Das Untersuchungskomitee der Präfektur Fukushima, das die Strahlenfolgen durch den Reaktorunfall von Fukushima Daiichi untersucht, hatte am 5. Juni 2013 eine weitere Sitzung abgehalten. Dabei wurde berichtet, dass die Zahl der Personen, bei denen Schilddrüsenkrebs festgestellt wurde, seit der ersten Bekanntgabe im Februar 2013 von 3 auf 12 gestiegen sei und darüber hinaus 16 weitere Krebsverdachtsfälle festgestellt worden seien.
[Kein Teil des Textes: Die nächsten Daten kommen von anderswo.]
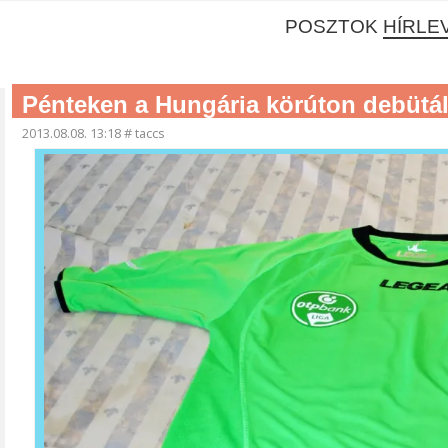
POSZTOK
HÍRLE
Pénteken a Hungária körúton debütál
2013.08.08. 13:18
#
taccs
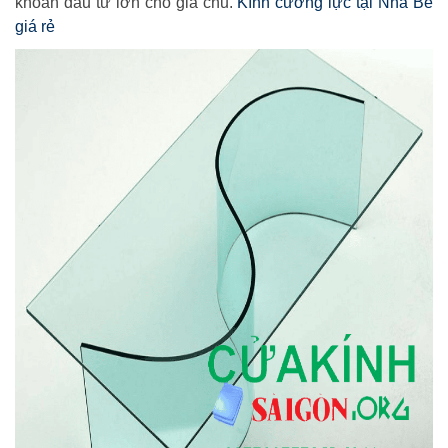
khoản đầu tư lớn cho gia chủ.
Kính cường lực tại Nhà Bè
giá rẻ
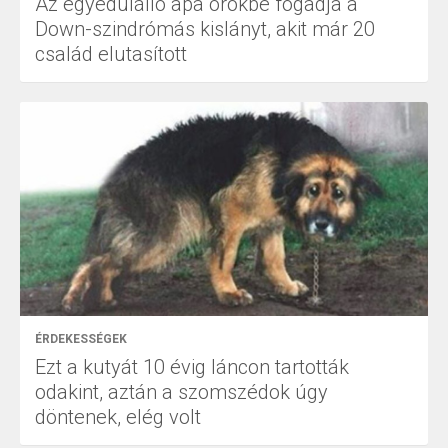
Az egyedülálló apa örökbe fogadja a
Down-szindrómás kislányt, akit már 20
család elutasított
ÉRDEKESSÉGEK
Ezt a kutyát 10 évig láncon tartották
odakint, aztán a szomszédok úgy
döntenek, elég volt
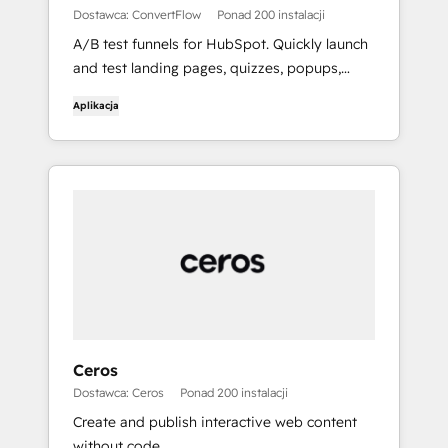
Dostawca: ConvertFlow
Ponad 200 instalacji
A/B test funnels for HubSpot. Quickly launch
and test landing pages, quizzes, popups,
forms, fully integrated with HubSpot. 400+
Aplikacja
funnel templates. Remix with Ai.
Ceros
Dostawca: Ceros
Ponad 200 instalacji
Create and publish interactive web content
without code.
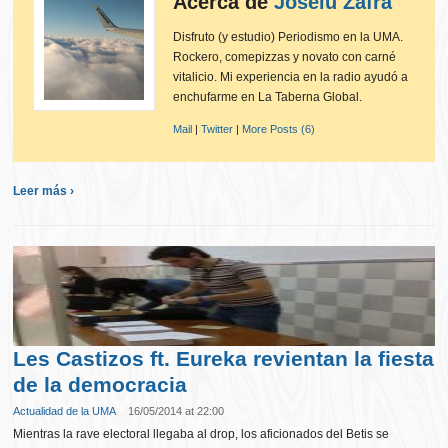
Acerca de
Joselu Zafra
Disfruto (y estudio) Periodismo en la UMA.
Rockero, comepizzas y novato con carné
vitalicio. Mi experiencia en la radio ayudó a
enchufarme en La Taberna Global.
Mail
|
Twitter
|
More Posts (6)
Leer más ›
Les Castizos ft. Eureka revientan la fiesta
de la democracia
Actualidad de la UMA
16/05/2014 at 22:00
Mientras la rave electoral llegaba al drop, los aficionados del Betis se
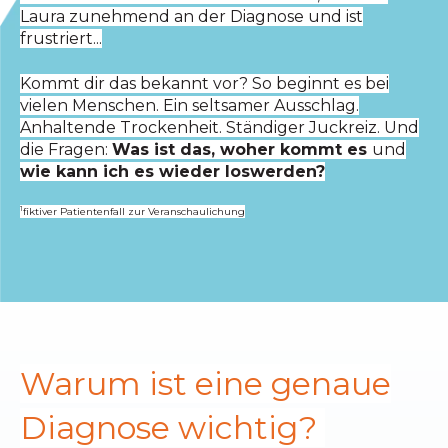
Laura zunehmend an der Diagnose und ist
frustriert...
Kommt dir das bekannt vor? So beginnt es bei
vielen Menschen. Ein seltsamer Ausschlag.
Anhaltende Trockenheit. Ständiger Juckreiz. Und
die Fragen:
Was ist das, woher kommt es
und
wie kann ich es wieder loswerden?
1
fiktiver Patientenfall zur Veranschaulichung
Warum ist eine genaue
Diagnose wichtig?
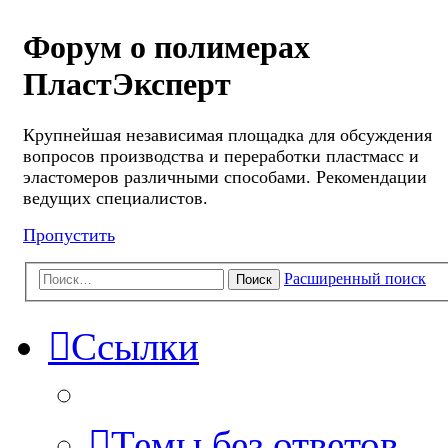
Форум о полимерах
ПластЭксперт
Крупнейшая независимая площадка для обсуждения
вопросов производства и переработки пластмасс и
эластомеров различными способами. Рекомендации
ведущих специалистов.
Пропустить
Расширенный поиск
Поиск
Ссылки
Темы без ответов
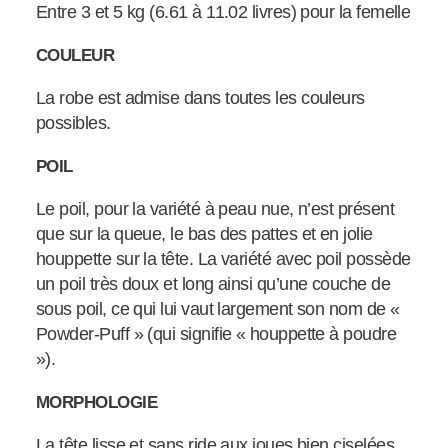
Entre 3 et 5 kg (6.61 à 11.02 livres) pour la femelle
COULEUR
La robe est admise dans toutes les couleurs
possibles.
POIL
Le poil, pour la variété à peau nue, n’est présent
que sur la queue, le bas des pattes et en jolie
houppette sur la tête. La variété avec poil possède
un poil très doux et long ainsi qu’une couche de
sous poil, ce qui lui vaut largement son nom de «
Powder-Puff » (qui signifie « houppette à poudre
»).
MORPHOLOGIE
La tête lisse et sans ride aux joues bien ciselées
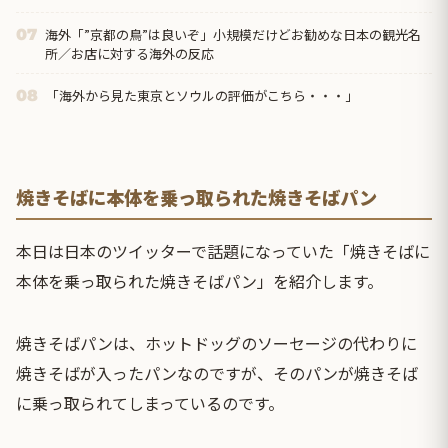
海外「”京都の鳥”は良いぞ」小規模だけどお勧めな日本の観光名
07
所／お店に対する海外の反応
「海外から見た東京とソウルの評価がこちら・・・」
08
焼きそばに本体を乗っ取られた焼きそばパン
本日は日本のツイッターで話題になっていた「焼きそばに
本体を乗っ取られた焼きそばパン」を紹介します。
焼きそばパンは、ホットドッグのソーセージの代わりに
焼きそばが入ったパンなのですが、そのパンが焼きそば
に乗っ取られてしまっているのです。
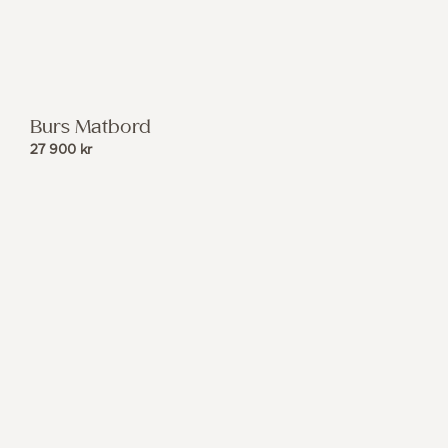
Burs Matbord
27 900
kr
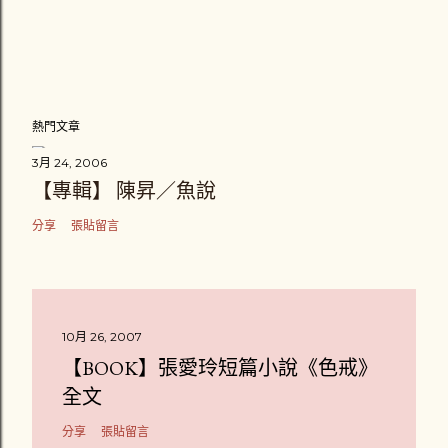
熱門文章
3月 24, 2006
【專輯】 陳昇／魚說
分享
張貼留言
10月 26, 2007
【BOOK】張愛玲短篇小說《色戒》
全文
分享
張貼留言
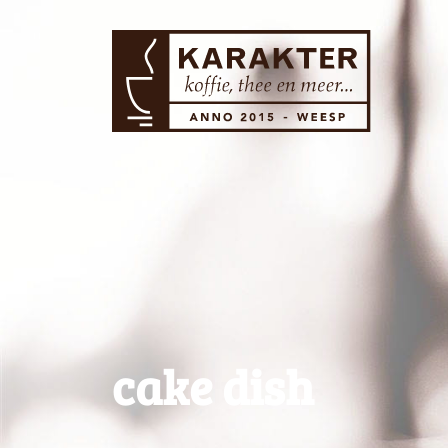
cake dish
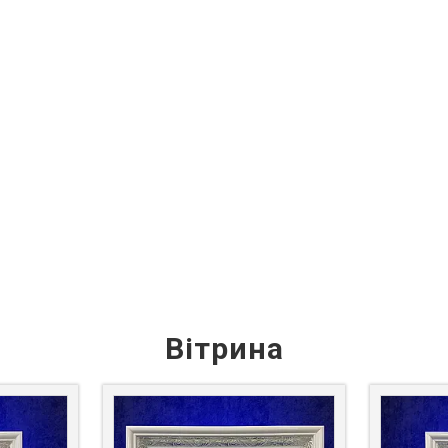
Вітрина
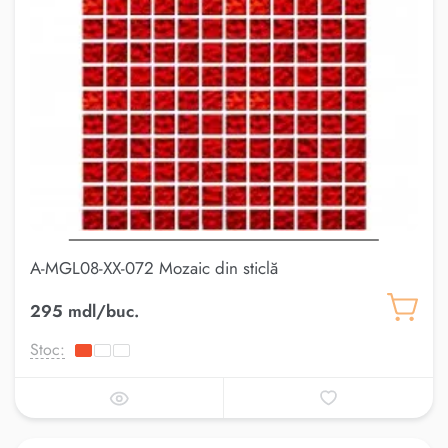
A-MGL08-XX-072 Mozaic din sticlă
295 mdl/buc.
Stoc:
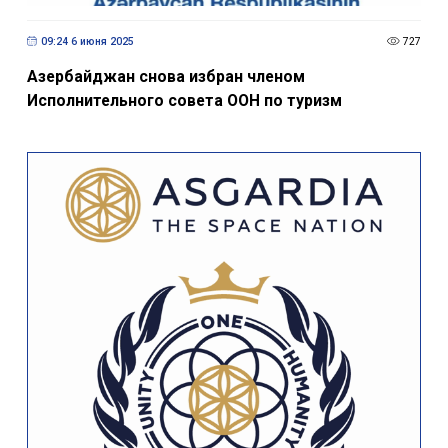
09:24 6 июня 2025
727
Азербайджан снова избран членом
Исполнительного совета ООН по туризм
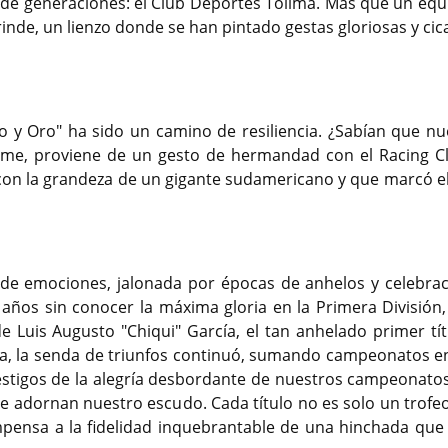
iende generaciones: el Club Deportes Tolima. Más que un equ
 rinde, un lienzo donde se han pintado gestas gloriosas y cic
nto y Oro" ha sido un camino de resiliencia. ¿Sabían que nu
orme, proviene de un gesto de hermandad con el Racing C
on la grandeza de un gigante sudamericano y que marcó el 
de emociones, jalonada por épocas de anhelos y celebrac
9 años sin conocer la máxima gloria en la Primera División,
de Luis Augusto "Chiqui" García, el tan anhelado primer tít
lla, la senda de triunfos continuó, sumando campeonatos e
estigos de la alegría desbordante de nuestros campeonatos
ue adornan nuestro escudo. Cada título no es solo un trofeo
mpensa a la fidelidad inquebrantable de una hinchada que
Die Sitzung des Untersuchungskomitees begann mit der Wahl eines neuen Vorsitzenden als Nachfolger von Shun'ichi YAMASHITA (ursprünglich von der Universität Nagasaki), weil dieser für seine Öffentlichkeitsarbeit kritisiert worden war. Einstimmig wurde Hokuto HOSHI, ein Vorstandsmitglied des Ärzteverbandes der Präfektur Fukushima, zum neuen Vorsitzenden gewählt. Hoshi betonte in der Rede zu seinem Amtsantritt, er wolle "das Vertrauen der Einwohner" zurückgewinnen, verkündete jedoch ebenso wie zuvor Yamashita, daß "zum jetzigen Zeitpunkt" diese Zahlen seiner Erkenntnis zufolge "kein deutliches Indiz" dafür seien, dass die Fälle auf Folgen radioaktiver Strahlung zurückzuführen sind.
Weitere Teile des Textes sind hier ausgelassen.